Part of the EXPLAIN output follows.

      3) We do an all-AMPs SUM step to aggregate from  HONG_JI.jiout  
         by way of an all-rows scan with no residual conditions, and 
         the grouping identifier in field 1. Aggregate Intermediate 
         Results are computed locally, then placed in Spool 3. The 
         size of Spool 3 is estimated with high confidence to be 2
         rows. The estimated time for this step is 0.03 seconds.
      4) We do an all-AMPs RETRIEVE step from Spool 3 (Last Use) by 
         way of an all-rows scan into Spool 1 (group_amps), which is 
         built locally on the AMPs. The size of Spool 1 is estimated 
         with high confidence to be 2 rows. The estimated time for 
         this step is 0.04 seconds.

More Tables Referenced by a Join Index Definition than Referenced by Query

The following join index definition specifies all inner joins on tables t1, t2, t3, t4, t5and t6 and specifies equality conditions on all the foreign key-primary key relationships among those tables:

     CREATE JOIN INDEX ji_in AS
     SELECT a1,b1,c1,c2,d1,d3,e1,e4,f1,g1,g5,h1,i1,j1,k1,k6, x1
     FROM t1,t2,t3,t4,t5,t6
     WHERE a1=a2
     AND   b1=b2
     AND   c1=c2
     AND   d1=d3
     AND   e1=e4
     AND   f1=f4
     AND   g1=g5
     AND   h1=h5
     AND   i1=i5
     AND   j1=j5
     AND   k1=k6;

Even though 6 tables are referenced in the join index definition, and all its join conditions are inner joins, you expect the Optimizer to include join index ji_inin its query plan for the following query, which only references 2 of the 6 tables, because all the conditions in the join index definition are based on foreign key-primary key relationships among the underlying base tables. This is also an example of a broad join index being used to cover a query.

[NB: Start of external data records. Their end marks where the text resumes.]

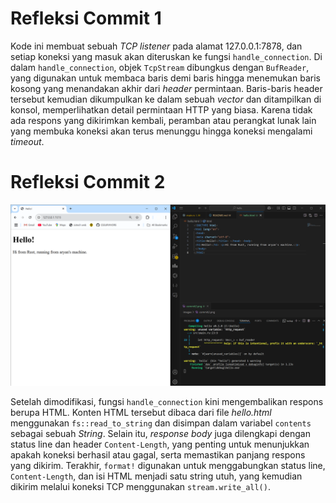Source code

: # Refleksi Commit 1

Kode ini membuat sebuah *TCP listener* pada alamat 127.0.0.1:7878, dan setiap koneksi yang masuk akan diteruskan ke fungsi `handle_connection`. Di dalam `handle_connection`, objek `TcpStream` dibungkus dengan `BufReader`, yang digunakan untuk membaca baris demi baris hingga menemukan baris kosong yang menandakan akhir dari *header* permintaan. Baris-baris header tersebut kemudian dikumpulkan ke dalam sebuah *vector* dan ditampilkan di konsol, memperlihatkan detail permintaan HTTP yang biasa. Karena tidak ada respons yang dikirimkan kembali, peramban atau perangkat lunak lain yang membuka koneksi akan terus menunggu hingga koneksi mengalami *timeout*.


# Refleksi Commit 2
![Commit 2 screen capture](asset/images/commit2.png)

Setelah dimodifikasi, fungsi `handle_connection` kini mengembalikan respons berupa HTML. Konten HTML tersebut dibaca dari file *hello.html* menggunakan `fs::read_to_string` dan disimpan dalam variabel `contents` sebagai sebuah *String*. Selain itu, *response body* juga dilengkapi dengan status line dan header `Content-Length`, yang penting untuk menunjukkan apakah koneksi berhasil atau gagal, serta memastikan panjang respons yang dikirim. Terakhir, `format!` digunakan untuk menggabungkan status line, `Content-Length`, dan isi HTML menjadi satu string utuh, yang kemudian dikirim melalui koneksi TCP menggunakan `stream.write_all()`.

The bold EXPLAIN report text indicates that the Optimizer does select ji_infor the query plan.

     EXPLAIN SELECT a1,b1,c1,SUM(x1)
     FROM t1,t2
     WHERE a1=a2
     AND   b1=b2
     AND   c1=c2
     GROUP BY 1, 2, 3;

Part of the EXPLAIN output follows.

      3) We do an all-AMPs SUM step to aggregate from  HONG_JI.ji_in  
         by way of an all-rows scan with no residual conditions, 
         and the grouping identifier in field 1. Aggregate Intermediate
         Results are computed locally, then placed in Spool 3. The size
         of Spool 3 is estimated with high confidence to be 2 rows.
         The estimated time for this step is 0.03 seconds.
      4) We do an all-AMPs RETRIEVE step from Spool 3 (Last Use) by 
         way of an all-rows scan into Spool 1 (group_amps), which
         is built locally on the AMPs. The size of Spool 1 is estimated
         with high confidence to be 2 rows. The estimated time for
         this step is 0.04 seconds.

Using a Join Index Defined with a Multiway Join Result

The following is an example defining and using a join index defined with a multiway join result:

     CREATE JOIN INDEX CustOrderJoinLine
     AS SELECT (1_orderkey,o_orderdate,c_nationkey,o_totalprice),
               (1_partkey,1_quantity,1_extendedprice,1_shipdate)
     FROM (lineitem
     LEFT OUTER JOIN ordertbl ON 1_orderkey=o_orderkey)
     INNER JOIN customer ON o_custkey=c_custkey
     PRIMARY INDEX (1_orderkey);
     *** Index has been created.
     *** Total elapsed time was 20 seconds.
     EXPLAIN
     SELECT (1_orderkey,o_orderdate,c_nationkey,o_totalprice),
            (1_partkey,1_quantity,1_extendedprice,1_shipdate)
     FROM lineitem,ordertbl,customer
     WHERE 1_orderkey=o_custkey
     AND o_custkey=c_custkey
     AND c_nationkey=10;

Part of the EXPLAIN output follows.

   3) We do an all-AMPs RETRIEVE step from join index table
      df2.CustOrderJoinLine by way of an all-rows scan with a
      condition of (“df2.CustOrderJoinLine.c_nationkey=10”) into
      Spool 1, which is built locally on the AMPs. The input table is
      not cached in memory, but it is eligible for synchronized
      scanning. The result spool file is not cached in memory.
      The size of Spool 1 is estimated to be 200 rows. The estimated 
      time for this step is 3 minutes and 57 seconds.